● What to do: Print the data below exactly as it appears.

● Supplied information:

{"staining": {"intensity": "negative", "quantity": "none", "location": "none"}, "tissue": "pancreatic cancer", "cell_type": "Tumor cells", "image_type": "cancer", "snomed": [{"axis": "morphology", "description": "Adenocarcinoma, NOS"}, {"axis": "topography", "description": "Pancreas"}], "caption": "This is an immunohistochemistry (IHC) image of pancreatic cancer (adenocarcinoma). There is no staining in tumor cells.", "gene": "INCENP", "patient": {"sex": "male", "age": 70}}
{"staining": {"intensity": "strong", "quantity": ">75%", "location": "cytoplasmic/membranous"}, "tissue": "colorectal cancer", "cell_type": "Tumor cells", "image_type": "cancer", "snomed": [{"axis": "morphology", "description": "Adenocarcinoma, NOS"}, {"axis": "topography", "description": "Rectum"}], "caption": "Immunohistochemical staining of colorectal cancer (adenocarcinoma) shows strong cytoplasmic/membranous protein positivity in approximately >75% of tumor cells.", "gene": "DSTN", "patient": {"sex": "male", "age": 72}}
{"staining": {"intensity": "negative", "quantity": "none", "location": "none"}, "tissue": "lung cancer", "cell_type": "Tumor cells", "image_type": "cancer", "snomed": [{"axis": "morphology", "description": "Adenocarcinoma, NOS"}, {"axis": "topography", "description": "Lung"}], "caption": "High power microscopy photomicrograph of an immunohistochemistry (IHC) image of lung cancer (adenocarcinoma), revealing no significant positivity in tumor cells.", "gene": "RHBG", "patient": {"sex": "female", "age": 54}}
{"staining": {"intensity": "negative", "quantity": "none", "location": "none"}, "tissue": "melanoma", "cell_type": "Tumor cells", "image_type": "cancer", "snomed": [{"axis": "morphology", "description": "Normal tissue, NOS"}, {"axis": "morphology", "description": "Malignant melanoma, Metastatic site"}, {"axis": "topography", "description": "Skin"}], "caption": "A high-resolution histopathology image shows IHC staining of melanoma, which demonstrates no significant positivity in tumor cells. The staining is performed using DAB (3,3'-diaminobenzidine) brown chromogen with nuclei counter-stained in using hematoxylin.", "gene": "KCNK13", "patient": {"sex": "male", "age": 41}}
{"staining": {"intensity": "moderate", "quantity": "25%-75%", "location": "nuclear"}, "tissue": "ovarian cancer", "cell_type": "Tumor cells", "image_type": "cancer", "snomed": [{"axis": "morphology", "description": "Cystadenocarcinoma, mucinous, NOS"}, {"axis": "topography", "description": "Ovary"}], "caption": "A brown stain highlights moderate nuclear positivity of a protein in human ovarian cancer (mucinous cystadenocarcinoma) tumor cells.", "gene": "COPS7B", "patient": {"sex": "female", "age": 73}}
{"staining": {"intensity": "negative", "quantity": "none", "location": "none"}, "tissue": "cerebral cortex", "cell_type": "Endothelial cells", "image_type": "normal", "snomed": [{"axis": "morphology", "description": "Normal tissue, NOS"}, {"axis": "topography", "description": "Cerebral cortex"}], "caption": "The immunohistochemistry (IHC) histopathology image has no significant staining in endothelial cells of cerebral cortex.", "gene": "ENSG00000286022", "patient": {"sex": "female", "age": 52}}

● Reply to the task:
{"staining": {"intensity": "negative", "quantity": "none", "location": "none"}, "tissue": "pancreatic cancer", "cell_type": "Tumor cells", "image_type": "cancer", "snomed": [{"axis": "morphology", "description": "Adenocarcinoma, NOS"}, {"axis": "topography", "description": "Pancreas"}], "caption": "This is an immunohistochemistry (IHC) image of pancreatic cancer (adenocarcinoma). There is no staining in tumor cells.", "gene": "INCENP", "patient": {"sex": "male", "age": 70}}
{"staining": {"intensity": "strong", "quantity": ">75%", "location": "cytoplasmic/membranous"}, "tissue": "colorectal cancer", "cell_type": "Tumor cells", "image_type": "cancer", "snomed": [{"axis": "morphology", "description": "Adenocarcinoma, NOS"}, {"axis": "topography", "description": "Rectum"}], "caption": "Immunohistochemical staining of colorectal cancer (adenocarcinoma) shows strong cytoplasmic/membranous protein positivity in approximately >75% of tumor cells.", "gene": "DSTN", "patient": {"sex": "male", "age": 72}}
{"staining": {"intensity": "negative", "quantity": "none", "location": "none"}, "tissue": "lung cancer", "cell_type": "Tumor cells", "image_type": "cancer", "snomed": [{"axis": "morphology", "description": "Adenocarcinoma, NOS"}, {"axis": "topography", "description": "Lung"}], "caption": "High power microscopy photomicrograph of an immunohistochemistry (IHC) image of lung cancer (adenocarcinoma), revealing no significant positivity in tumor cells.", "gene": "RHBG", "patient": {"sex": "female", "age": 54}}
{"staining": {"intensity": "negative", "quantity": "none", "location": "none"}, "tissue": "melanoma", "cell_type": "Tumor cells", "image_type": "cancer", "snomed": [{"axis": "morphology", "description": "Normal tissue, NOS"}, {"axis": "morphology", "description": "Malignant melanoma, Metastatic site"}, {"axis": "topography", "description": "Skin"}], "caption": "A high-resolution histopathology image shows IHC staining of melanoma, which demonstrates no significant positivity in tumor cells. The staining is performed using DAB (3,3'-diaminobenzidine) brown chromogen with nuclei counter-stained in using hematoxylin.", "gene": "KCNK13", "patient": {"sex": "male", "age": 41}}
{"staining": {"intensity": "moderate", "quantity": "25%-75%", "location": "nuclear"}, "tissue": "ovarian cancer", "cell_type": "Tumor cells", "image_type": "cancer", "snomed": [{"axis": "morphology", "description": "Cystadenocarcinoma, mucinous, NOS"}, {"axis": "topography", "description": "Ovary"}], "caption": "A brown stain highlights moderate nuclear positivity of a protein in human ovarian cancer (mucinous cystadenocarcinoma) tumor cells.", "gene": "COPS7B", "patient": {"sex": "female", "age": 73}}
{"staining": {"intensity": "negative", "quantity": "none", "location": "none"}, "tissue": "cerebral cortex", "cell_type": "Endothelial cells", "image_type": "normal", "snomed": [{"axis": "morphology", "description": "Normal tissue, NOS"}, {"axis": "topography", "description": "Cerebral cortex"}], "caption": "The immunohistochemistry (IHC) histopathology image has no significant staining in endothelial cells of cerebral cortex.", "gene": "ENSG00000286022", "patient": {"sex": "female", "age": 52}}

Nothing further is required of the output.